§ **TASK ITEM**:
Your copy should hold the lines below from the first through the one that contains "right hip: (235, 216, -9)", each retyped exactly, and no pictures.

(MATERIALS PROVIDED Opens)

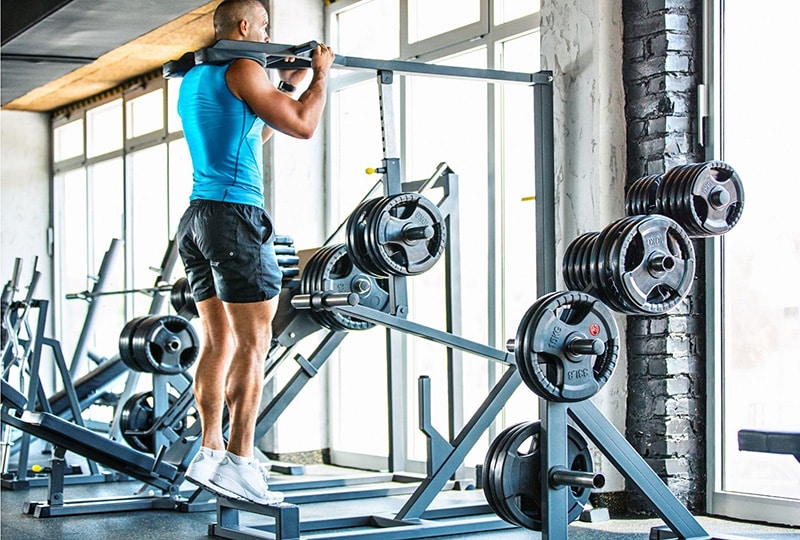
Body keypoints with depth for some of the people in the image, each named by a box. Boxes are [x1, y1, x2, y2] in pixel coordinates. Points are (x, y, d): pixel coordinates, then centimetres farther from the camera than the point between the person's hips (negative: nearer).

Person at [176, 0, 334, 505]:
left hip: (198, 217, 9)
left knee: (219, 341, 9)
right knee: (253, 345, -8)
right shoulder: (242, 69, -6)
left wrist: (287, 86, 33)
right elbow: (302, 126, -7)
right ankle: (239, 463, -11)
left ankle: (211, 453, 8)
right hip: (235, 216, -9)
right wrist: (320, 75, 8)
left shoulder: (192, 80, 21)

(MATERIALS PROVIDED Closes)

§ **ANSWER TO THIS TASK**:
Body keypoints with depth for some of the people in the image, each named by a box. Boxes are [x1, y1, x2, y2] in pixel coordinates. Points are (x, y, d): pixel coordinates, then centimetres farther from the camera than the point between the person's hips (negative: nearer).

Person at [176, 0, 334, 505]:
left hip: (198, 217, 9)
left knee: (219, 341, 9)
right knee: (253, 345, -8)
right shoulder: (242, 69, -6)
left wrist: (287, 86, 33)
right elbow: (302, 126, -7)
right ankle: (239, 463, -11)
left ankle: (211, 453, 8)
right hip: (235, 216, -9)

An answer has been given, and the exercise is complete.